# Types of water filters



## Kikie (Nov 7, 2008)

we are considering getting a water filter. At least one under the sink, but if our new landlord allows we might go whole house. So, for either, what should we look for? I know little about it all but a quick google has shown several types:-

Activated Carbon Filters
Reverse Osmosis
Alkaline/Water Ionizers
UV Filters
Infrared Filters 

The area has hard water that doesnt always taste nice.

Any thoughts?


----------



## Alcalaina (Aug 6, 2010)

I just have a plastic jug with a filter in it. I keep it in the fridge and it removes the rather metallic taste from the tap water. Mine cost 10€ from MGI and the filters are very cheap on Amazon.


----------



## Robors2 (Jun 12, 2015)

Kikie said:


> we are considering getting a water filter. At least one under the sink, but if our new landlord allows we might go whole house. So, for either, what should we look for? I know little about it all but a quick google has shown several types:-
> 
> 
> Reverse Osmosis


I have one of these and I love it.


----------



## trotter58 (Feb 8, 2017)

Kikie said:


> we are considering getting a water filter. At least one under the sink, but if our new landlord allows we might go whole house. So, for either, what should we look for? I know little about it all but a quick google has shown several types:-
> .....
> Reverse Osmosis
> .....
> ...


I'd go for the Reverse Osmosis system fitted under the sink with separate tap.

However, before you opt for the Reverse Osmosis check that you have sufficient water pressure. The system can waste a lot of water if the water pressure isn't sufficient and you may need to get a water booster pump version. 

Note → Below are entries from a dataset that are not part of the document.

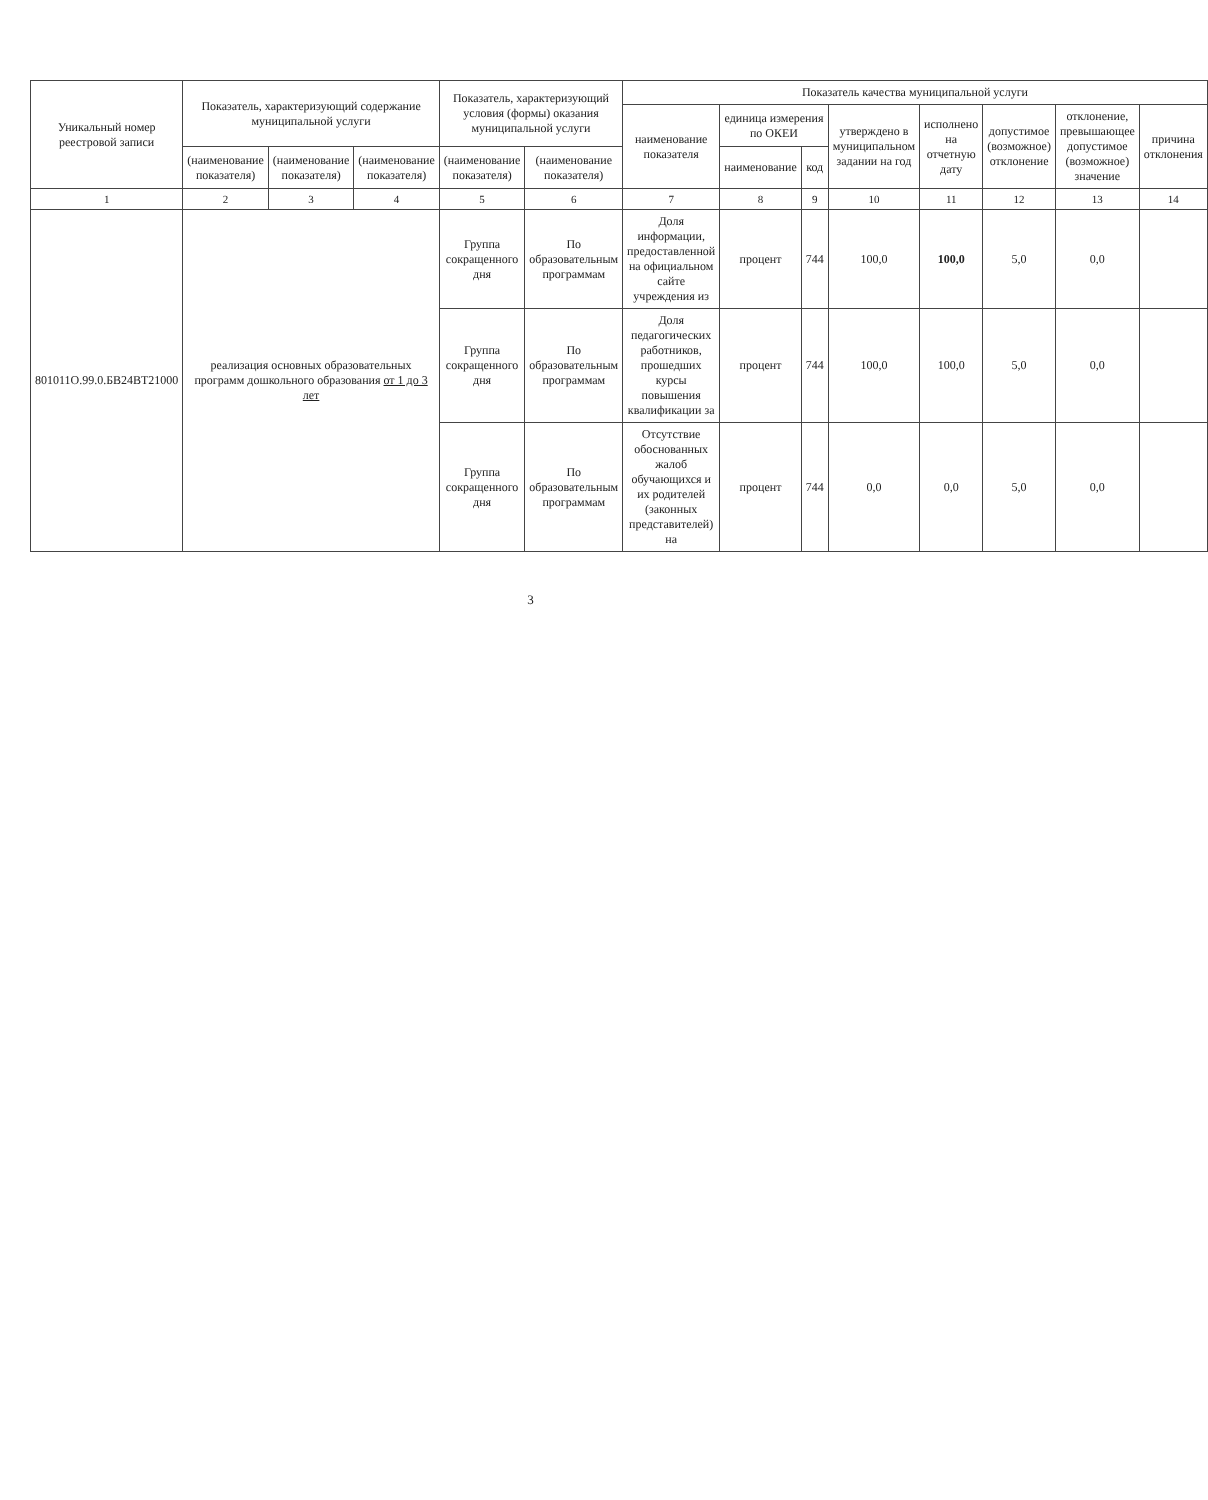| Уникальный номер реестровой записи | Показатель, характеризующий содержание муниципальной услуги | | | Показатель, характеризующий условия (формы) оказания муниципальной услуги | | Показатель качества муниципальной услуги | | | | | | | |
| --- | --- | --- | --- | --- | --- | --- | --- | --- | --- | --- | --- | --- | --- |
| | | | | | | наименование показателя | единица измерения по ОКЕИ | | утверждено в муниципальном задании на год | исполнено на отчетную дату | допустимое (возможное) отклонение | отклонение, превышающее допустимое (возможное) значение | причина отклонения |
| | (наименование показателя) | (наименование показателя) | (наименование показателя) | (наименование показателя) | (наименование показателя) | | наименование | код | | | | | |
| 1 | 2 | 3 | 4 | 5 | 6 | 7 | 8 | 9 | 10 | 11 | 12 | 13 | 14 |
| 801011О.99.0.БВ24ВТ21000 | реализация основных образовательных программ дошкольного образования от 1 до 3 лет | | | Группа сокращенного дня | По образовательным программам | Доля информации, предоставленной на официальном сайте учреждения из | процент | 744 | 100,0 | 100,0 | 5,0 | 0,0 | |
| | | | | Группа сокращенного дня | По образовательным программам | Доля педагогических работников, прошедших курсы повышения квалификации за | процент | 744 | 100,0 | 100,0 | 5,0 | 0,0 | |
| | | | | Группа сокращенного дня | По образовательным программам | Отсутствие обоснованных жалоб обучающихся и их родителей (законных представителей) на | процент | 744 | 0,0 | 0,0 | 5,0 | 0,0 | |
3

Not sure where in Valencia you are but if you have a Brico Depot nearby.....
without pump - https://www.bricodepot.es/productos/osmosis-inversa-5-etapas-sin-bomba
With pump - https://www.bricodepot.es/productos/osmosis-inversa-5-etapas-con-bomba
offer item - https://www.bricodepot.es/productos/osmosis-inversa-5-etapas


----------



## baldilocks (Mar 7, 2010)

The water here is very hard. It, sometimes, tasted of chlorine if the quality wasn't as good as it should be and it generally didn't have too good a taste anyway. To start with, we used a filter jug but, of course it did not remove the hardness and we had the problem of needing to descale the kettle, the shower head and the thermostatic mixers in the showers. We had a water softener installed with a bleed off via a four stage filtration system to a separate tap at the kitchen sink to provide drinking water (softened and filtered.) This "drinking" water is really quite drinkable.


----------



## Kikie (Nov 7, 2008)

*Filter jugs v wine bottles*



Alcalaina said:


> I just have a plastic jug with a filter in it. I keep it in the fridge and it removes the rather metallic taste from the tap water. Mine cost 10€ from MGI and the filters are very cheap on Amazon.


Thanks, used those in the UK but here I need more water, more often and the filter jug takes up wine bottle space!


----------